Row-level filtering in Hive with Ranger policies
Row-level filtering helps simplify Hive queries. By moving the access restriction logic down into the Hive layer, Hive applies the access restrictions every time data access is attempted. This helps simplify authoring of the Hive query, and provides seamless behind-the-scenes enforcement of row-level segmentation without having to add this logic to the predicate of the query.
Row-level filtering also improves the reliability and robustness of Hadoop. By providing row-level security to Hive tables and reducing the security surface area, Hive data access can be restricted to specific rows based on user characteristics (such as group membership) and the runtime context in which this request is issued.
Typical use cases where row-level filtering can be beneficial include:
- A hospital can create a security policy that allows doctors to view data rows only for their own patients, and that allows insurance claims administrators to view only specific rows for their specific site.
- A bank can create a policy to restrict access to rows of financial data based on the employee's business division, locale, or based on the employee's role (for example: only employees in the finance department are allowed to see customer invoices, payments, and accrual data; only European HR employees can see European employee data).

____

• **INSTRUCTIONS**
1. List the employee attributes that, according to the passage on row-level filtering in Hive, a bank policy can use to restrict access to rows of financial data.
2. Continue the passage on row-level filtering in Hive, starting after its final sentence.

• **RECORDS**
____

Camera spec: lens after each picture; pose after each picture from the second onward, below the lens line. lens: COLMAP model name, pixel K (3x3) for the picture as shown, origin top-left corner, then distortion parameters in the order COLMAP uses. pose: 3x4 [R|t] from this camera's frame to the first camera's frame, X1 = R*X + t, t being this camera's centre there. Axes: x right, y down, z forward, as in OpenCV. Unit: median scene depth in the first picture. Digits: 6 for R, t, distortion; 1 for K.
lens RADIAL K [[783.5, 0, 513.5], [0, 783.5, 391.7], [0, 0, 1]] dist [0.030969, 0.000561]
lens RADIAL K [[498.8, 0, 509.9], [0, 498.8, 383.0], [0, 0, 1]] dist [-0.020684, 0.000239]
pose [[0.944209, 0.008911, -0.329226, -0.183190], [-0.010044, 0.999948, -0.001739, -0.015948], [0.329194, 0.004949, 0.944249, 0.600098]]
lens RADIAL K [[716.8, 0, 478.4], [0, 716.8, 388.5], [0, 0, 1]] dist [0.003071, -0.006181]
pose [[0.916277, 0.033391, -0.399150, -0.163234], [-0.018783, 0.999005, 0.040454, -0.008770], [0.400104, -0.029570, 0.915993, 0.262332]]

____

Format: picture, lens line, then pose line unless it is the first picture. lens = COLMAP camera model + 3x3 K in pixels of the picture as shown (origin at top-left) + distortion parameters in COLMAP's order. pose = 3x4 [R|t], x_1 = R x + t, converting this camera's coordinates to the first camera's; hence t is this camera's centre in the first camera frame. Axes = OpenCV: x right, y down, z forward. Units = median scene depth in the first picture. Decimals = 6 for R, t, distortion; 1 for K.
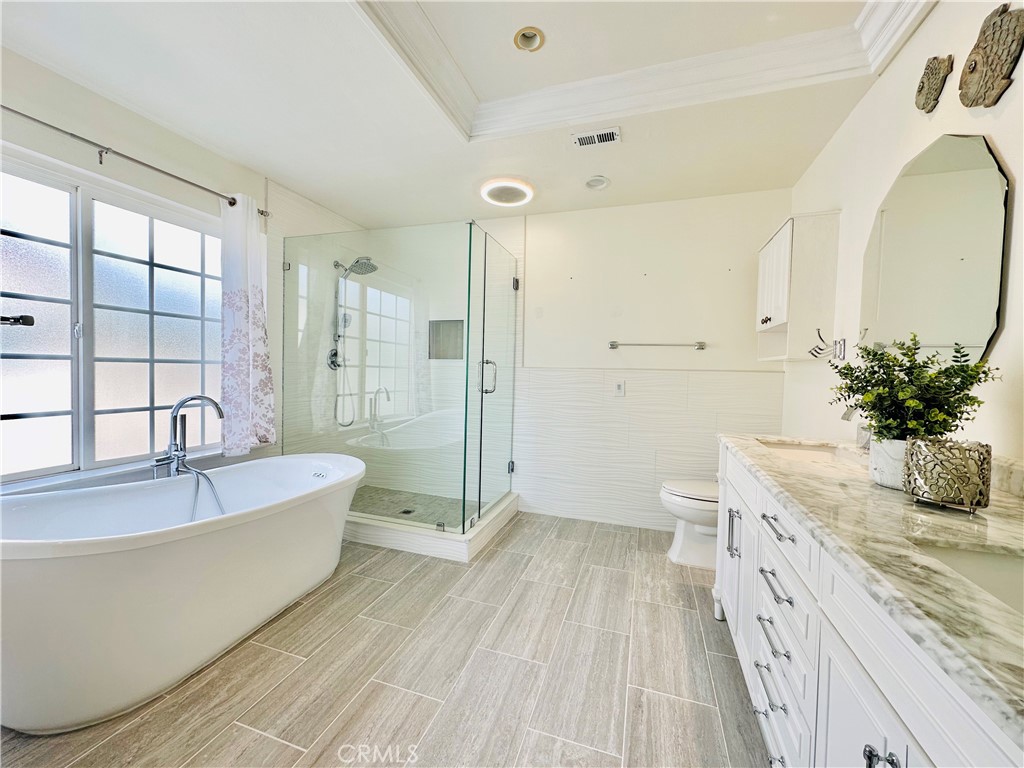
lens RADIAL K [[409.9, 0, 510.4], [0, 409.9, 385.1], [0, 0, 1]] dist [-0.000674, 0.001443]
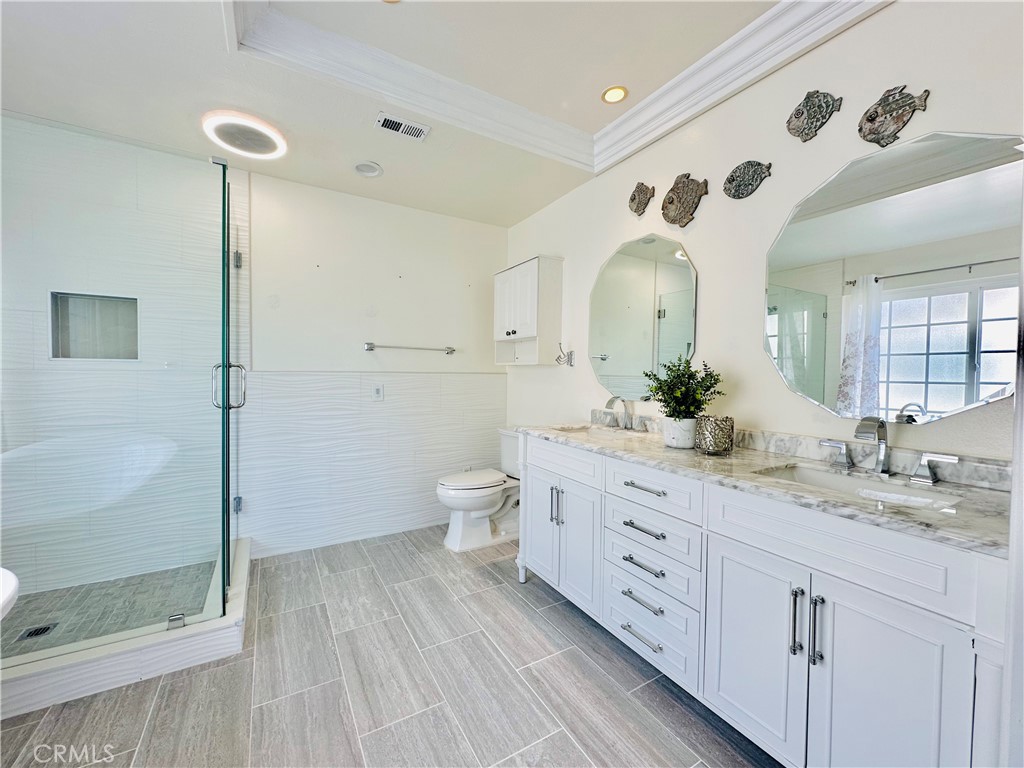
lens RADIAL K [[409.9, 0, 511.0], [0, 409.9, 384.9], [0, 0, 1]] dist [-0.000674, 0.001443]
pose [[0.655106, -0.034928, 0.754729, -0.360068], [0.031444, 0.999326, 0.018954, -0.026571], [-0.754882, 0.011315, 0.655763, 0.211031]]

____

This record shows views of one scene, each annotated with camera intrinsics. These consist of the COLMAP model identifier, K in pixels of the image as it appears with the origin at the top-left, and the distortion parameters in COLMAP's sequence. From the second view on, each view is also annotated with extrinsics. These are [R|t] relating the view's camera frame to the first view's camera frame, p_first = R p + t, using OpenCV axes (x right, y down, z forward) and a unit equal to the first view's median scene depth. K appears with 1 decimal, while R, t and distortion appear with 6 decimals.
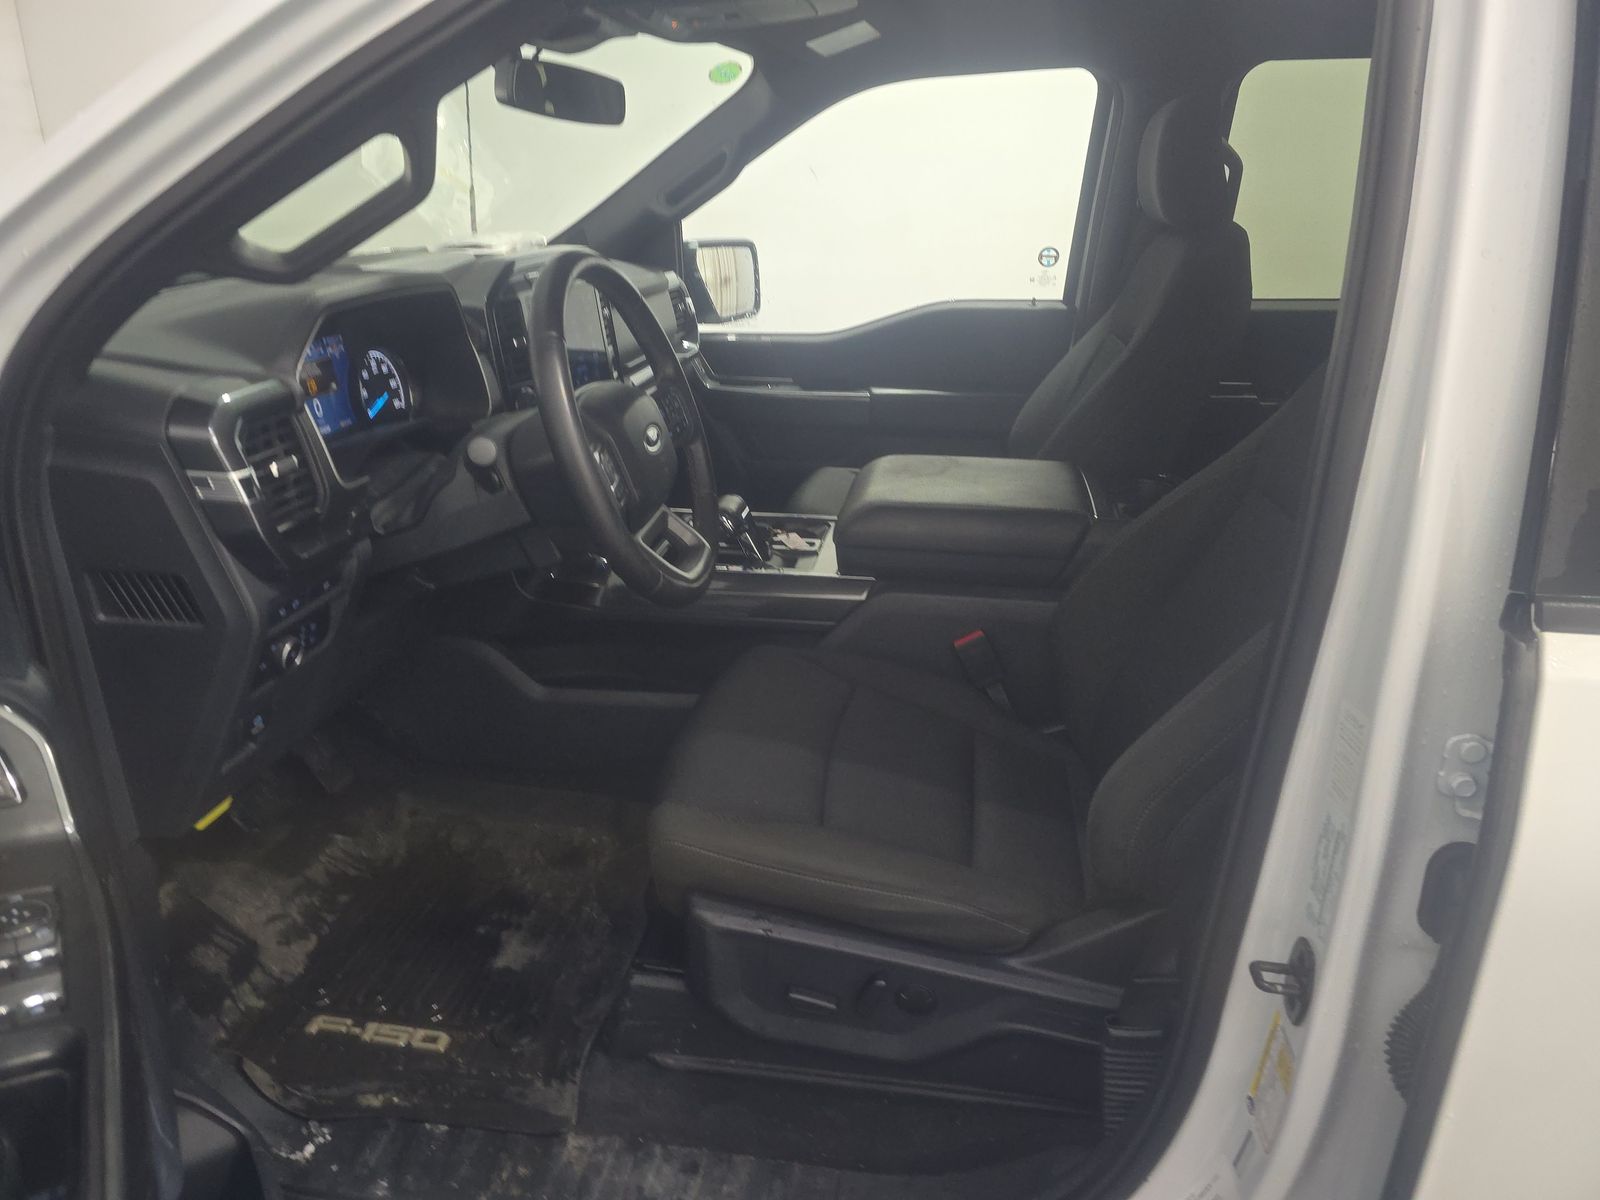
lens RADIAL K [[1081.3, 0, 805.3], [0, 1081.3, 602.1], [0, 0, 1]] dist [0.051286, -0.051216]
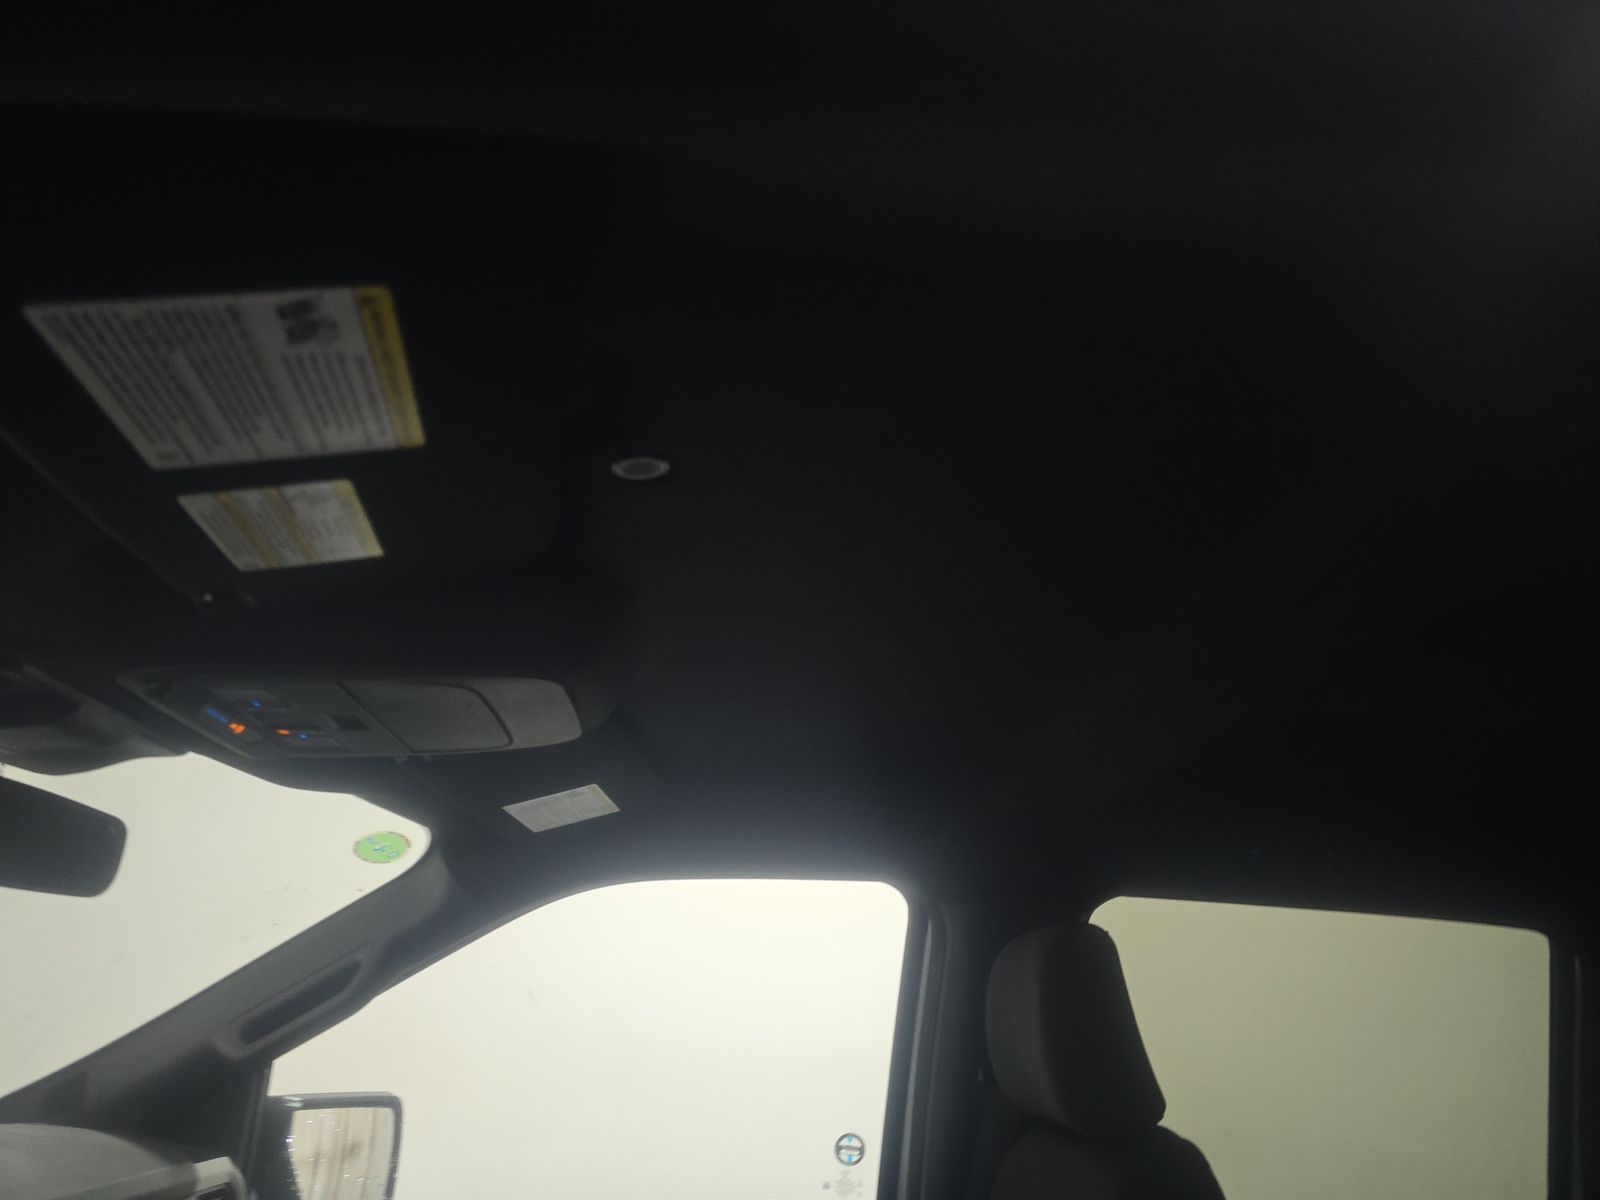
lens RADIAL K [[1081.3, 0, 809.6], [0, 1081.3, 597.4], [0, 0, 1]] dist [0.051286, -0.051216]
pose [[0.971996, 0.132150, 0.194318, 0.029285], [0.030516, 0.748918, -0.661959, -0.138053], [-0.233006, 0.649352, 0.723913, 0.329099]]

____

• **OUTPUTS FOR THE TASKS**
1.
- Business division
- Locale
- Role

2.
- A multi-tenant application can create logical separation of each tenant's data so that each tenant can see only their own data rows.
You can use Apache Ranger row-level filters to set access policies for rows in Hive tables. Row-level filter policies are similar to other Ranger access policies. You can set filters for specific users, groups, and conditions.
The following conditions apply when using row-level filters:
- The filter expression must be a valid WHERE clause for the table or view.
- Each table or view should have its own row-level filter policy.
- Wildcard matching is not supported on database or table names.
- Filters are evaluated in the order listed in the policy.
- An audit log entry is generated each time a row-level filter is applied to a table or view.